-- TEXTE FOURNI --
Formaliser c‟est donc structurer l‟organisation et « le degré de formalisation peut être vu comme l‟étendue des règles et des procédures qui régissent les activités organisationnelles ». Le degré de formalisation permet de dresser des typologies des organisations. Les organisations diffèrent dans leur structure en fonction de leur besoin d‟échanges d‟information. Le degré de formalisation est un élément qui distingue notamment la structure « bureaucratique » de la structure « organique ». Max Weber (1864-1920) a étudié le fonctionnement des bureaucraties ; celles-ci sont caractérisées par un fort degré de formalisation et par une spécialisation importante.

Mintzberg (2002) identifie cinq configurations organisationnelles : la structure simple, la bureaucratie industrielle, la bureaucratie professionnelle, la décomposition en divisions et l‟adhocratie (p. 267-405). La structure simple est caractérisée par l‟absence de normalisation et de formalisation du comportement ; la coordination y est assurée par contrôle direct du sommet stratégique. Dans la bureaucratie industrielle, la coordination est garantie par la normalisation du travail et par une forte formalisation. Dans la bureaucratie professionnelle, la

coordination est réalisée par la normalisation des compétences et une faible formalisation.

Dans la structure en divisions, chaque division tend vers la bureaucratie industrielle et la direction générale impose ses propres normes par le système de contrôle de la performance.

Dans l‟adhocratie, l‟adaptation mutuelle facilite la coordination et la formalisation des comportements est faible. Seules la structure simple et l‟adhocratie sont des structures

« organiques », les trois autres sont des structures « bureaucratiques ».

SYNTHESE de la section 1 : Pas de gestion sans outils

Il n‟y a pas de gestion sans outils comme nous le montre l‟histoire des Sciences de gestion. Nikitin (2003) décrit le passage d‟une Science des affaires aux Sciences de gestion en mettant l‟accent sur l‟introduction d‟une dimension scientifique dans la gestion. Hatchuel (2000) se focalise sur la nature artefactuelle des outils de gestion. Les outils de gestion sont des artefacts conçus pour introduire la rationalité dans la conduite des organisations : ils sont le résultat des rationalisations successives.

Faut-il parler de technologies, de techniques ou d‟outils de gestion ? Une technologie est à la fois technique et scientifique. L‟histoire des outils de gestion peut être rattachée à l‟histoire plus générale des techniques.

(Entrées enregistrées)
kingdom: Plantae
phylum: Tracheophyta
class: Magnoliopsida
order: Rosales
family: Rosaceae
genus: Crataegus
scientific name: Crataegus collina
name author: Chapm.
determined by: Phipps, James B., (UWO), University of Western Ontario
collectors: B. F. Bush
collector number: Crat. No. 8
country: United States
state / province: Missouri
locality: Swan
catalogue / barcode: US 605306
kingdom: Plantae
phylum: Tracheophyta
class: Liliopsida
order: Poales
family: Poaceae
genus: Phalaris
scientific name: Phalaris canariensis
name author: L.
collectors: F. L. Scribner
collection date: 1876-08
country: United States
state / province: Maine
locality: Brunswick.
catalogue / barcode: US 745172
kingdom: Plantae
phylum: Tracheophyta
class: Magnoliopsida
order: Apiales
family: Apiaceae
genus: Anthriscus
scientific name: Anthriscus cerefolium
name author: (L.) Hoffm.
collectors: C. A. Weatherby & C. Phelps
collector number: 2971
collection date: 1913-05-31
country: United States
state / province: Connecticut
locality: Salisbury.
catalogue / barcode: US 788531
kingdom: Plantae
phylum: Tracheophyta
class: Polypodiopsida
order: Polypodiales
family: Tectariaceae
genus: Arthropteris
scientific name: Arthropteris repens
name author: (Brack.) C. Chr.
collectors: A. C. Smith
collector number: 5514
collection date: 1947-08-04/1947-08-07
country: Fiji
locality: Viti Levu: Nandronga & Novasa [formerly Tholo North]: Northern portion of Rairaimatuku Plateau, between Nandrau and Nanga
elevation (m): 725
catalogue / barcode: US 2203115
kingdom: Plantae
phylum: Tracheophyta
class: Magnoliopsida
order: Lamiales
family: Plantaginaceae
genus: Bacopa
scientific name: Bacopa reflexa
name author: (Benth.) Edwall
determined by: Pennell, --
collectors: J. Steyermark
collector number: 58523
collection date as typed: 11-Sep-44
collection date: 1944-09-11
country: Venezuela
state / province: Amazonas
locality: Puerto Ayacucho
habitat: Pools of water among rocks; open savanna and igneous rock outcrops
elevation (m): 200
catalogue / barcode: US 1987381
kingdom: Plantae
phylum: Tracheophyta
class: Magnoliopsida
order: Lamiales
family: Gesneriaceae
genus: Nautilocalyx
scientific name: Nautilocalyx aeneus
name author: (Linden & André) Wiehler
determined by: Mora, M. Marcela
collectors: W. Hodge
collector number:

-- EXERCICES À RÉALISER --
A: Selon le texte sur la formalisation des organisations, quelles sont les seules structures « organiques » parmi les cinq configurations de Mintzberg ?
B: Donnez, s'il vous plaît, la suite du texte sur la formalisation des organisations à partir de sa dernière phrase.
Les lignes n'interviennent pas dans ce travail.

-- RÉSULTATS DES EXERCICES --
A: La structure simple et l'adhocratie.

B:
A quoi servent ces techniques ? La rationalité économique est un élément fondamental de notre réalité économique et elle est liée à la division du travail. Les outils de gestion permettent de diviser le travail en assurant l‟intégration des différentes activités et la cohésion de l‟organisation. Ce sont des artefacts conçus pour simplifier le travail et apporter des réponses. Ils normalisent les comportements et ont un effet plus ou moins structurant dans l‟organisation selon le degré de formalisation qu‟ils apportent.

Par conséquent, dans une approche rationnelle, le statut de l‟outil de gestion est celui d‟être un outil de travail contribuant à la régulation technique de l‟organisation.

Dans une approche instrumentale et une perspective rationnelle, les outils de gestion sont les outils de travail du gestionnaire qui facilitent le travail intellectuel. Il ne peut pas y avoir de gestion sans instrumentation (Riveline, 1992). La rationalité de l‟outil lui confère une certaine objectivité. Il en résulte l‟idée qu‟il existe de « bons » outils, universels, génériques, transférables dans toutes les organisations pour résoudre les problèmes de gestion.

De la même façon qu‟un problème peut être décomposé en différents éléments pouvant être traités séparément, l‟activité gestionnaire est ainsi découpée en différentes

spécialités de gestion, chacune possédant sa propre instrumentation. Cette multiplication des expertises justifie l‟organisation des études en gestion spécialisées en finance, en comptabilité, en marketing, en ressources humaines etc. Sous l‟impulsion très forte des professionnels, une instrumentation spécifique, la gestion de projet, s‟est développée pour faire face aux problématiques d‟une activité au cœur de l‟organisation, le projet.